Jan 8, 2016 – By Thierry Haensenberger, Senior Vice President, EMEA
Implementation of the reporting requirements of the Foreign Account Tax Compliance Act (FATCA) in 2015 was marked by postponed deadlines and the late publication of report submission formats in many countries. Further changes and uncertainty are likely, but this does not mean financial firms have to put off their plans to adopt a strategic reporting solution for FATCA and the related Common Reporting Standard (CRS)/Automatic Exchange of Information (AEI) in 2016.
The FATCA reporting burden will increase significantly this year, as the scope of reportable accounts is expanded to include those opened by US people and entities before July 2014. This will be followed by an even greater increase in the number of reportable accounts in 2017, when CRS reporting begins.
Firms realize they will struggle to manage these increases in reporting if they continue to use the fragile, semi-automated systems that got them through the first round of FATCA reporting in 2015. However, the situation is complicated by the likelihood that changes will be made to FATCA report formats in some countries and by the uncertainty surrounding the formats that will be mandated for CRS.
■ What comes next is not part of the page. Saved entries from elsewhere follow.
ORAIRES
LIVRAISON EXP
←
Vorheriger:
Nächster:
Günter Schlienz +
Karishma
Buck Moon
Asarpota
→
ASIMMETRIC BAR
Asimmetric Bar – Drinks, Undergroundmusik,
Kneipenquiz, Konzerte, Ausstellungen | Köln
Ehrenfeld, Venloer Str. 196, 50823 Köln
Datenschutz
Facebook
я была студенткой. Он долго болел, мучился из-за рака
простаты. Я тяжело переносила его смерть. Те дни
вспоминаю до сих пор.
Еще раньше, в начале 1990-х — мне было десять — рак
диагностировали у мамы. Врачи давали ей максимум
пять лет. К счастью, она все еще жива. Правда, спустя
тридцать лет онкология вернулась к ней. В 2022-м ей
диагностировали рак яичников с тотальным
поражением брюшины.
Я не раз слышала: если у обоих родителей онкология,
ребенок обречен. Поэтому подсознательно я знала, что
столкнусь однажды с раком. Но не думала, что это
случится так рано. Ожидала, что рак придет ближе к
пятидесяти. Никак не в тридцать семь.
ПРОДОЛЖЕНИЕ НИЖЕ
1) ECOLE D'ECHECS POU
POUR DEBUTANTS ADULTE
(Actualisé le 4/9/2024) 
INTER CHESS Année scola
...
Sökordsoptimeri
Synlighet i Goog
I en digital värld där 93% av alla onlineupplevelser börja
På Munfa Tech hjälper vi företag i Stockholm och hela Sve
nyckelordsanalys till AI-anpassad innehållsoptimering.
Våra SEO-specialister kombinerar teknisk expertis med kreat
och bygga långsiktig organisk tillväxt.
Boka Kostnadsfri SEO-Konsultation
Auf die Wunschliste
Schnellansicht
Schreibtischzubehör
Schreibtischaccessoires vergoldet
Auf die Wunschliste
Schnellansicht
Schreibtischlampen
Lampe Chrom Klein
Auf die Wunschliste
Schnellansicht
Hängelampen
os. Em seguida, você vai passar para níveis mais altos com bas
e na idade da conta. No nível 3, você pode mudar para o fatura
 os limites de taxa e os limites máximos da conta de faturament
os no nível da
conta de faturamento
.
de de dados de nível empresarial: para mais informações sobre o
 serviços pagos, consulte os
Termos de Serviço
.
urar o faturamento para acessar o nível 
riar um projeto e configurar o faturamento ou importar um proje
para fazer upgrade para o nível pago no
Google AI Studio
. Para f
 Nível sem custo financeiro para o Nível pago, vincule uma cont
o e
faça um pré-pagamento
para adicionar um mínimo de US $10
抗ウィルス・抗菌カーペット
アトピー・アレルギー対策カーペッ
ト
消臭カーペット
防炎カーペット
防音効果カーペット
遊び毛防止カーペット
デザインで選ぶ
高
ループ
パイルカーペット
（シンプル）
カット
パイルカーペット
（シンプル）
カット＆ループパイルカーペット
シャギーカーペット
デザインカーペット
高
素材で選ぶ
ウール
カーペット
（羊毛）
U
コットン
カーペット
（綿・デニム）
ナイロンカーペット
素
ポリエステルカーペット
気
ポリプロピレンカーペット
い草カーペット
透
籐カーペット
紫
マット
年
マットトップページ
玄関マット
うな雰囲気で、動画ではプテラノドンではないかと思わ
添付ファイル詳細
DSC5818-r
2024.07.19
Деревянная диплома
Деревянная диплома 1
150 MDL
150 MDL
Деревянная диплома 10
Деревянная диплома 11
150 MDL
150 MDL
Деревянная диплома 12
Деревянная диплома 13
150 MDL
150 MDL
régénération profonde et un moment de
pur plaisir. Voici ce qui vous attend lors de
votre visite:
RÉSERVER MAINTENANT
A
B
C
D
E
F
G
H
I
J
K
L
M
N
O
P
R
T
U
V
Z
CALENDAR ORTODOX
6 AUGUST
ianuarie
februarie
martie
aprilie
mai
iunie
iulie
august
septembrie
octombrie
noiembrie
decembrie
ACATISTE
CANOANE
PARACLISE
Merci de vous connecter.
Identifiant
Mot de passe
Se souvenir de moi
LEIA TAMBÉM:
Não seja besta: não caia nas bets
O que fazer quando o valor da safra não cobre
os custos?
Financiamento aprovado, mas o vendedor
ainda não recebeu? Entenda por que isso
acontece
With this in mind, some firms may be tempted to postpone their plans to migrate to a strategic reporting solution until the requirements have reached a ‘steady state’. This would be a big mistake as it would reduce the amount of time they have to implement the requirements, leaving them exposed to the possibility of missing a reporting deadline. This approach also overlooks the fact that regulators will always tweak and change their reporting requirements, even after they have been implemented.
To ensure they are fully prepared for increased reporting in 2016 and 2017, firms should not delay their adoption of a strategic solution for FATCA and CRS. Instead, they should focus on ensuring that the solution they implement is highly flexible and can adapt quickly to the regulatory changes that are to come.
Many firms encounter serious difficulties because the reporting tools they use do not allow them to implement regulatory changes without undertaking a complete software update, including full regression testing. This is a long and complicated process. It unnecessarily impacts all users of the tool and runs the risk of breaking the valid logic that has already been built within the tool, especially that which is being used in countries where the FATCA and CRS requirements have not changed.
The best way to avoid these issues and to manage both FATCA and CRS is by using a strategic regulatory reporting platform that separates the regulatory functionality from the core platform functionality. This means that if there is a change to the FATCA or CRS reporting requirements in any country (such as the addition of a new field to a report template), the firm will be able to accommodate this quickly through a localized logic update without needing to spend time implementing a software update, which affects the entire platform across countries and regulations.
Due to the increase in reporting volumes and the likelihood of a period of intensive regulatory change and fine-tuning, firms cannot afford to put off their migration to a strategic solution for FATCA and CRS. By equipping themselves with a flexible regulatory reporting platform now, they can ensure they are prepared to address the continuing changes to the requirements, with the level of auditability mandated by regulators.